------ DATA ------

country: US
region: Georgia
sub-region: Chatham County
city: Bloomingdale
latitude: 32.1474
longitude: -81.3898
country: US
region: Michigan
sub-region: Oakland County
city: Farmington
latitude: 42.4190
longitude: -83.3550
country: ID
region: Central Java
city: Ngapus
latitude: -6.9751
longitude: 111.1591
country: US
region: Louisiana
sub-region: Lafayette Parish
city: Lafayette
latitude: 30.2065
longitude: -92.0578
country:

------
------ DATA ------

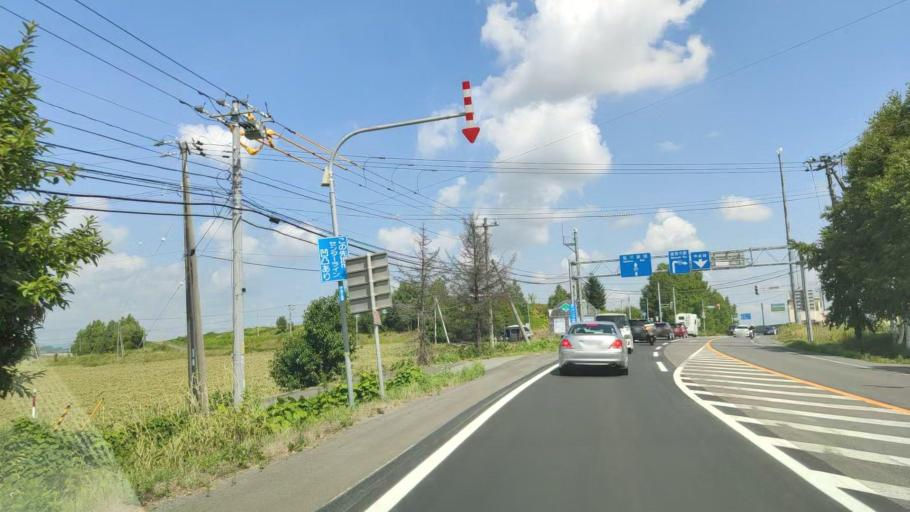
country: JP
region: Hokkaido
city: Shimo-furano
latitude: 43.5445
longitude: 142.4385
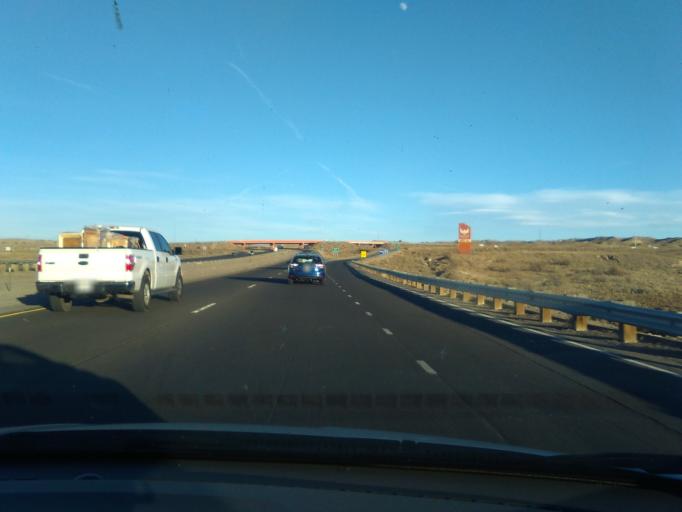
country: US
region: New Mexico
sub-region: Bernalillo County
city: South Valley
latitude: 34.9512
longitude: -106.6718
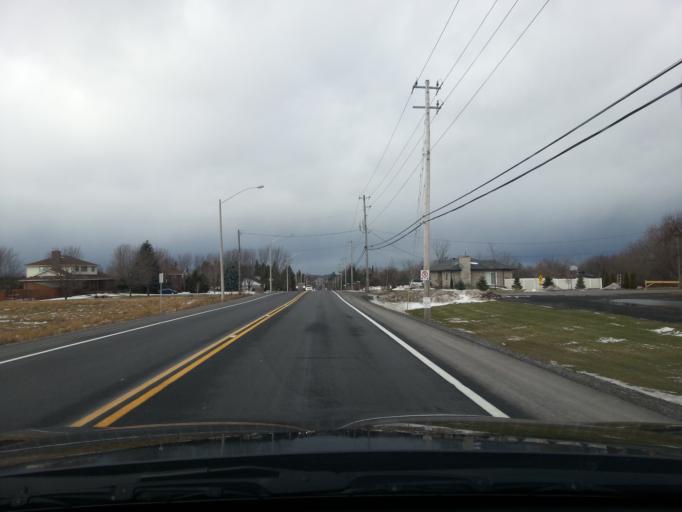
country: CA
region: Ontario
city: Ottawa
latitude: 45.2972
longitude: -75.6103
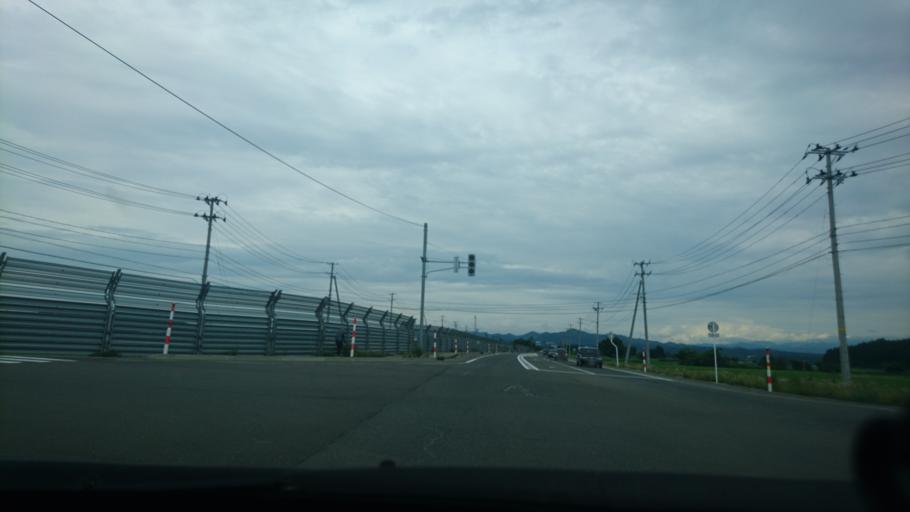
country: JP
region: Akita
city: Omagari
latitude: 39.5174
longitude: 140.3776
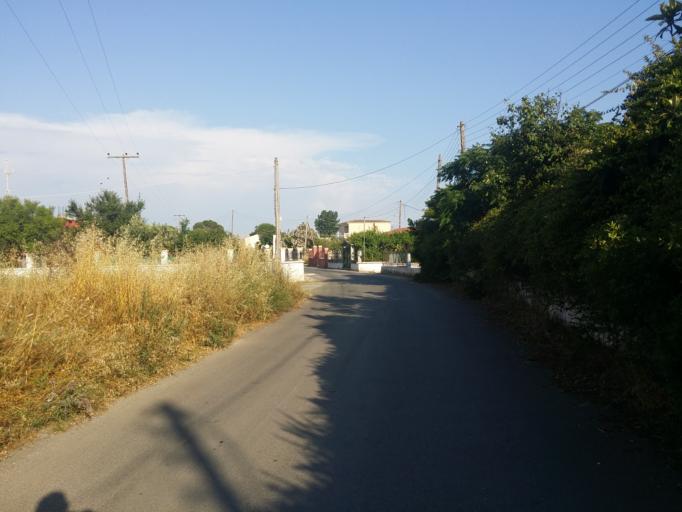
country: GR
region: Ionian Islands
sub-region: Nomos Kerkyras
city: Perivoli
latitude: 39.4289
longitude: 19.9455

------
------ DATA ------

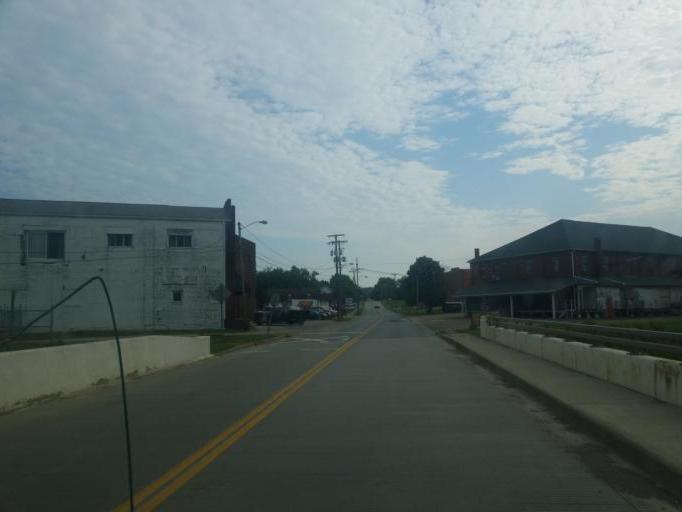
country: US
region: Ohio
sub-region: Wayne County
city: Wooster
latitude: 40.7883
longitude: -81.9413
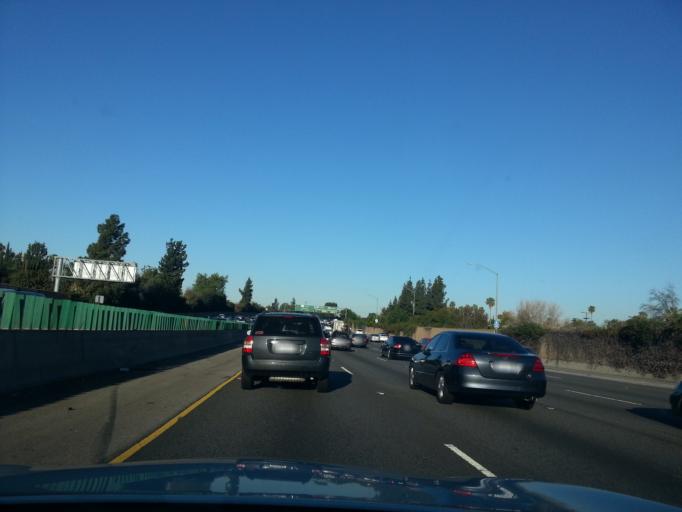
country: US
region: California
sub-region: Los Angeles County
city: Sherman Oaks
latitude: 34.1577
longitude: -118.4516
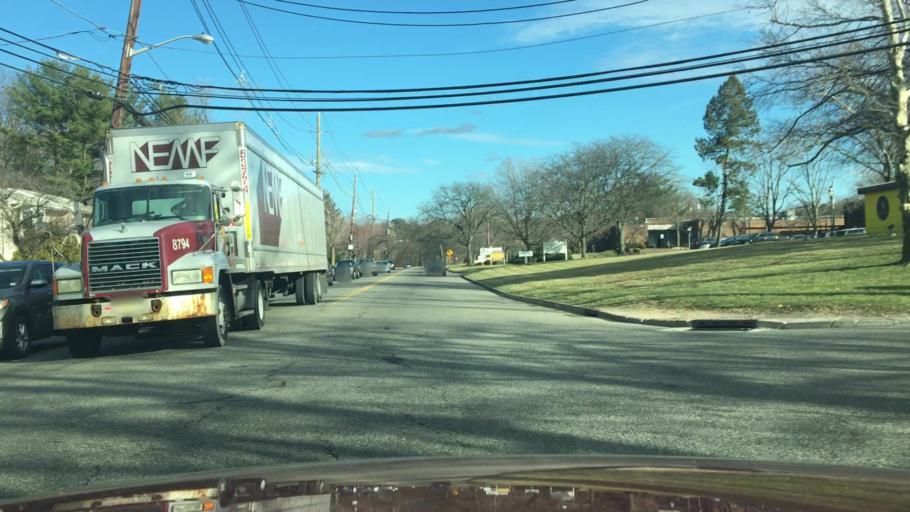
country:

------

• [EXERCISE DETAILS]
Turn the part of the records that opens with the line containing "city: Ngapus" and closes with the line containing "longitude: -92.0578" into a numbered list, leaving out any blank lines.

• [RESULT OF THIS EXERCISE]
1. city: Ngapus
2. latitude: -6.9751
3. longitude: 111.1591
4. country: US
5. region: Louisiana
6. sub-region: Lafayette Parish
7. city: Lafayette
8. latitude: 30.2065
9. longitude: -92.0578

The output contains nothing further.